Un altro sentire – Dalla parte di Temple

Per chi non la conoscesse, e io stessa fino a un paio di anni fa non la conoscevo, Temple Grandin è una studiosa americana di quasi 70 anni. Temple si è occupata principalmente di zoologia e, oltre a essere una docente universitaria, è anche una progettista di attrezzature per il bestiame. Temple è autistica. 

Prima di iniziare a leggere uno dei suoi libri,  Pensare in immagini e altre testimonianze della mia vita di autistica (Edizioni Erickson, 2001), sapevo poco e nulla sull’autismo: non avendo mai conosciuto persone autistiche, le mie nozioni si fermavano, molto superficialmente e banalmente, a quello che avevo visto in TV, in film come Rain Man e simili. Probabilmente, l’idea comune che ci possiamo fare attraverso questi film non è propriamente “sbagliata”, ma incompleta, parziale e incapace di restituirci l’estrema complessità del tema. 
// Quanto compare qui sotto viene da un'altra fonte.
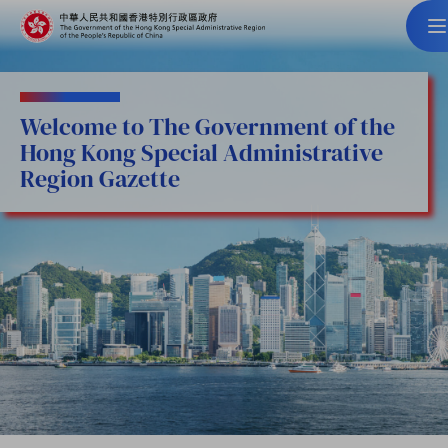
Welcome to The Government of the
Hong Kong Special Administrative
Region Gazette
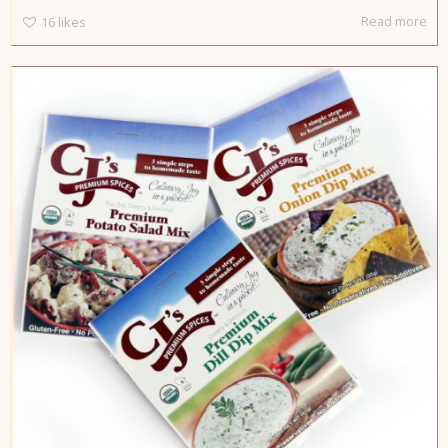
Read more
16
likes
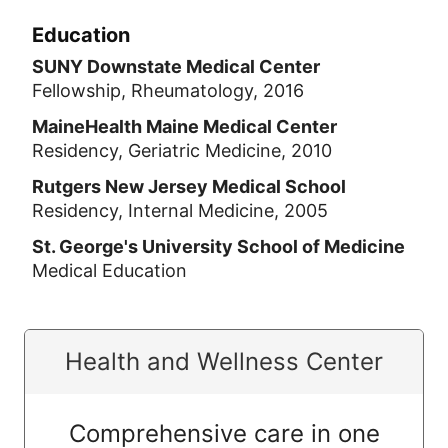
Education
SUNY Downstate Medical Center
Fellowship, Rheumatology, 2016
MaineHealth Maine Medical Center
Residency, Geriatric Medicine, 2010
Rutgers New Jersey Medical School
Residency, Internal Medicine, 2005
St. George's University School of Medicine
Medical Education
Health and Wellness Center
Comprehensive care in one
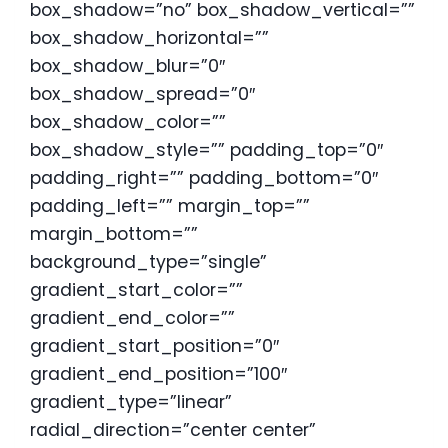
box_shadow=”no” box_shadow_vertical=””
box_shadow_horizontal=””
box_shadow_blur=”0″
box_shadow_spread=”0″
box_shadow_color=””
box_shadow_style=”” padding_top=”0″
padding_right=”” padding_bottom=”0″
padding_left=”” margin_top=””
margin_bottom=””
background_type=”single”
gradient_start_color=””
gradient_end_color=””
gradient_start_position=”0″
gradient_end_position=”100″
gradient_type=”linear”
radial_direction=”center center”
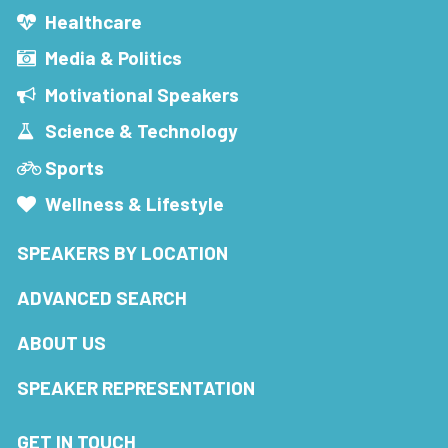
Healthcare
Media & Politics
Motivational Speakers
Science & Technology
Sports
Wellness & Lifestyle
SPEAKERS BY LOCATION
ADVANCED SEARCH
ABOUT US
SPEAKER REPRESENTATION
GET IN TOUCH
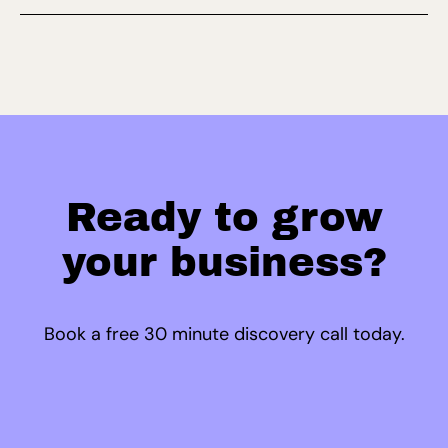
Ready to grow
your business?
Book a free 30 minute discovery call today.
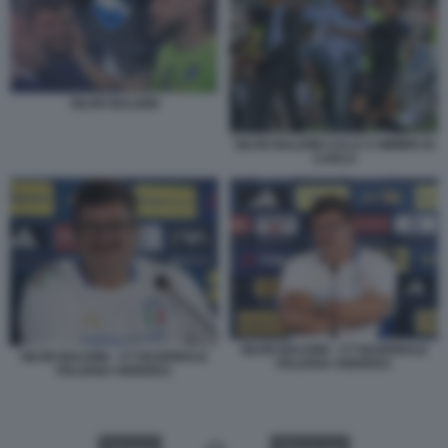
SILVIO BALDINI
SILVIO BALDINI CALCI A MIMMO DI
CARLO
SILVIO BALDINI - CT NAZIONALE
SILVIO BALDINI - CT NAZIONALE
ITALIANA UNDER21
ITALIANA UNDER21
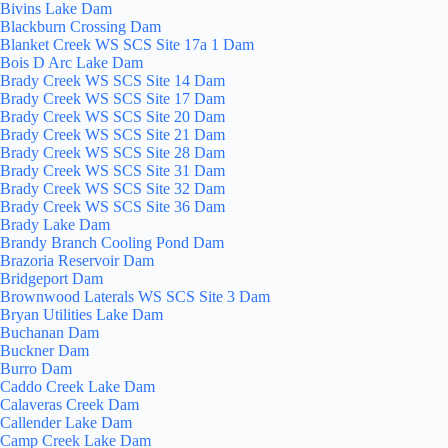
Bivins Lake Dam
Blackburn Crossing Dam
Blanket Creek WS SCS Site 17a 1 Dam
Bois D Arc Lake Dam
Brady Creek WS SCS Site 14 Dam
Brady Creek WS SCS Site 17 Dam
Brady Creek WS SCS Site 20 Dam
Brady Creek WS SCS Site 21 Dam
Brady Creek WS SCS Site 28 Dam
Brady Creek WS SCS Site 31 Dam
Brady Creek WS SCS Site 32 Dam
Brady Creek WS SCS Site 36 Dam
Brady Lake Dam
Brandy Branch Cooling Pond Dam
Brazoria Reservoir Dam
Bridgeport Dam
Brownwood Laterals WS SCS Site 3 Dam
Bryan Utilities Lake Dam
Buchanan Dam
Buckner Dam
Burro Dam
Caddo Creek Lake Dam
Calaveras Creek Dam
Callender Lake Dam
Camp Creek Lake Dam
Quando ho ricevuto il libro via posta, speditomi come regalo da un amico che a sua volta lo aveva letto, ero rimasta molto sorpresa. Non si tratta di un capolavoro della letteratura, non è certo il tipo di libro che vincerà premi letterari, non occuperà un posto nella lista dei libri più venduti o dei “classici” di cui non si può fare a meno. Ma è un’autentica perla. Una perla preziosa, capace di regalare al lettore autentiche emozioni e profondi stimoli di riflessione. È un libro che arricchisce il cuore e il cervello. Dopo averlo letto, ho pensato che tutto questo lo rendeva ai miei occhi un testo comunque fondamentale. Ho anche pensato che l’affetto di una persona nei nostri confronti si può misurare dal tipo di libro che ci regala. E questo è stato un regalo in tutti i sensi.